Les voix des territoires : la vie des Français au cœur des élections

Les voix des territoires : la vie des Français au cœur des élections
 Lisa Thomas-Darbois
Auteur
Directrice des Études France et Experte Résidente

En 2019, puis en 2021, l’Institut Montaigne et Elabe - en partenariat avec la SNCF - ont publié deux éditions du Baromètre des Territoires, un outil d’ampleur qui permet d’appréhender les grandes fractures françaises et leur impact sur la cohésion sociale du pays. Réalisées au moment de la crise des Gilets jaunes et quelques mois avant la réelection d’Emmanuel Macron, ces enquêtes nous permettent de mieux comprendre l’opinion de nos concitoyens. Leurs enseignements peuvent aujourd’hui éclairer utilement les dynamiques observées pendant l’élection présidentielle, et mieux comprendre celles qui se dessinent pour les élections législatives.

En effet, la victoire du président-candidat en 2022 souligne la confirmation d’une vague macroniste dans de nombreuses régions - telles que la Nouvelle-Aquitaine, la Bretagne, l’Auvergne-Rhône-Alpes ou les Pays de la Loire - et la conquête de nouveaux territoires comme la Normandie ou le Centre-Val de Loire. Pourtant, la "vague bleu marine" a sensiblement gagné en hauteur par rapport à 2017. Le Rassemblement national confirme ainsi son implantation dans les Hauts-de-France et dans la Région Sud tout en enregistrant une progression significative en Bourgogne Franche-Comté, dans la région Grand-Est et en Occitanie. Enfin, la "vague rouge" portée par Jean-Luc Mélenchon s’est intensifiée, notamment en Ile-de-France, et pourrait gagner en intensité lors des scrutins des 12 et 19 juin prochains.

Dynamiques territoriales : quelles évolutions entre 2017 et 2022 ?

Les résultats des élections présidentielles de 2017 et de 2022 et les conclusions des deux éditions du Baromètre des Territoires - de 2018 et 2021 - permettent de dégager deux grandes tendances électorales.

La première se caractérise par une forte progression des extrêmes. La vague "bleu marine" et la vague "rouge" gagnent incontestablement du terrain dans de nombreuses régions, et tout particulièrement au premier tour de l’élection. Du mouvement contestataire qui donne la victoire au premier tour aux partis extrémistes à l’adhésion idéologique plus profonde qui ancre la victoire des extrêmes également au second tour, les scores de Jean-Luc Mélenchon mais surtout de Marine Le Pen enregistrent, en effet, des niveaux inédits. Le résultat final de cette élection présidentielle s’en trouve par conséquent très resserré par rapport à ce qu’il a été en 2017.

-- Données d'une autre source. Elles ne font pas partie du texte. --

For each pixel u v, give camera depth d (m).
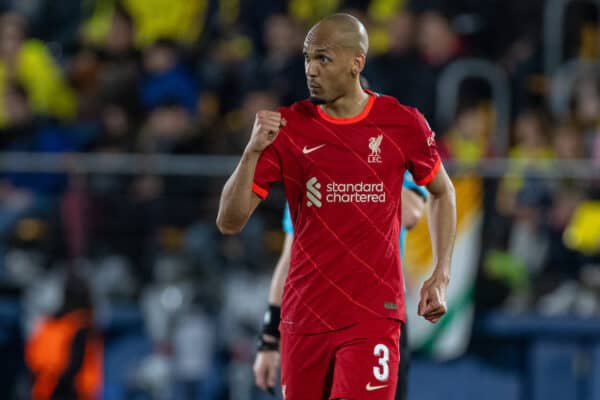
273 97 34.41
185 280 29.05
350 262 15.02
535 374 28.75
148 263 29.81
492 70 35.62
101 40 39.47
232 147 32.19
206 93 35.94
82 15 41.19
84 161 30.38
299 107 15.19
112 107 35.03
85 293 27.59
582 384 28.72
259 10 39.06
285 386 15.65
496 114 35.19
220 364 28.86
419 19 36.16
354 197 14.96
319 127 15.02
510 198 29.70
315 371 15.36
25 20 38.81
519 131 34.00
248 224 29.61
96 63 36.88
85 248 29.95
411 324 28.17
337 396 14.91
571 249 29.94
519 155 33.47
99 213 30.09
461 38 37.12
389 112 15.10
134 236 30.09
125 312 29.19
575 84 35.88
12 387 29.45
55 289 29.41
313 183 14.99
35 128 34.62
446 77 35.25
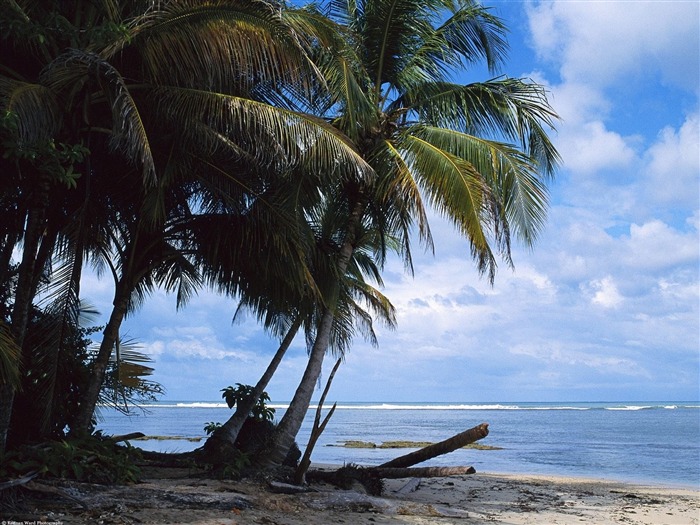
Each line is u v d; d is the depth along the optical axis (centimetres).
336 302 1257
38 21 909
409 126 1352
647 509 1186
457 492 1352
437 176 1168
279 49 965
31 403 1076
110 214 1205
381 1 1350
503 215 1202
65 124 935
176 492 841
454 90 1372
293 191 1175
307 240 1181
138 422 5250
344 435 3803
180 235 1234
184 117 993
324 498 965
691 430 4662
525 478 1747
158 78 1010
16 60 1003
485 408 14562
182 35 930
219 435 1298
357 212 1314
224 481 1015
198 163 1098
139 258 1188
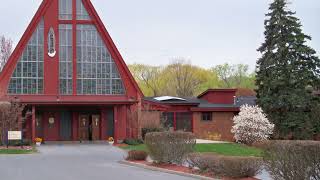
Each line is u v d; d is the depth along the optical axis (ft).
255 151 121.08
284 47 158.51
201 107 182.80
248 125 147.02
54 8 165.99
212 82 360.07
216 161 73.36
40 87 163.53
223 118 184.34
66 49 166.40
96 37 168.14
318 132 155.43
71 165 97.86
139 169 89.45
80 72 166.61
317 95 159.22
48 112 169.68
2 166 96.02
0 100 157.99
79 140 170.60
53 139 169.27
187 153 88.99
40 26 165.17
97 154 125.18
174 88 337.31
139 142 159.63
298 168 53.78
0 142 145.38
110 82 168.04
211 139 180.75
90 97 166.20
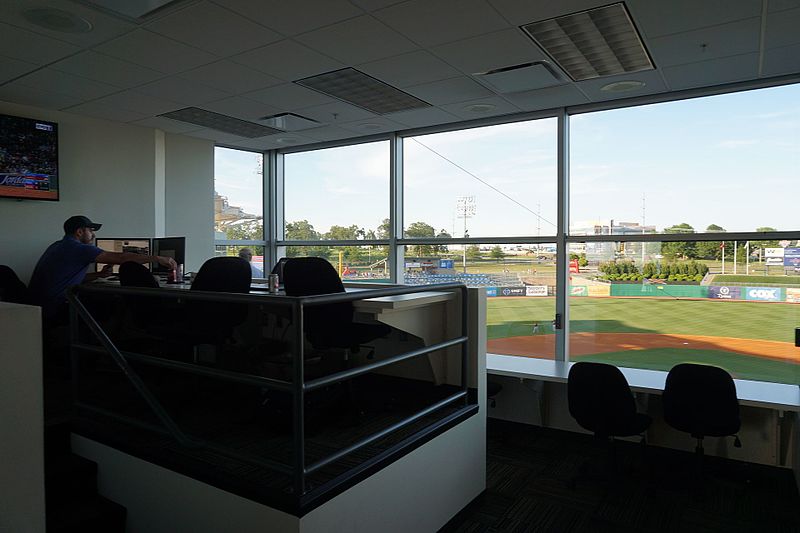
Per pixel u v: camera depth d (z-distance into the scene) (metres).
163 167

Cette vague radicale est indéniable et retentissante dans le paysage politique et médiatique français. Cependant, elle ne parvient pas à surpasser la seconde tendance électorale de cette élection : le renforcement quasi systématique d’Emmanuel Macron au premier tour, même dans des régions qui ne le placent pas en tête, et sa victoire dans la quasi-totalité des régions au second tour.

Cette élection a donc été le théâtre d’une mutation profonde de l'échiquier politique entre la progression de Marine Le Pen et Jean-Luc Mélenchon.

Le président-candidat renforce, d’une part, sa base électorale construite en 2017, mais élargit, d’autre part, son champ d’influence en remportant l’adhésion de nouveaux territoires parfois acquis de longue date par les partis plus extrêmes. Cette élection a donc été le théâtre d’une mutation profonde de l'échiquier politique entre la progression de Marine Le Pen et Jean-Luc Mélenchon et le renforcement incontestable du parti présidentiel.

Comment expliquer ces dynamiques électorales à la lumière des enseignements de notre Baromètre des Territoires ?

La question du pouvoir d’achat, qui s’est imposée durant l’entre-deux-tours, semble avoir été décisive lors du vote. Les enseignements qualitatifs du Baromètre des Territoires nous permettent de consolider quelques hypothèses : là où il progresse le plus nettement, l’électorat d’Emmanuel Macron s’élargit, là où sa progression est moins remarquable, voire très légère ou négative, Marine Le Pen s’impose.

Par ailleurs, il apparaît que l’accroissement du sentiment de "subir sa vie" - qui s’exprime indifféremment par une augmentation du nombre d’"Assignés" (cf la typologie créée pour le Baromètre des Territoires) ou par le renforcement du sentiment de vivre dans une société injuste - est souvent corrélé à une préférence électorale pour l’extrême droite. À titre d’illustration, les Hauts-de-France, région où le vote en faveur de Marine Le Pen est le plus élevé - au 1er et au 2nd tour - à l’échelle nationale, est aussi la région où la part des assignés est la plus importante (27 %).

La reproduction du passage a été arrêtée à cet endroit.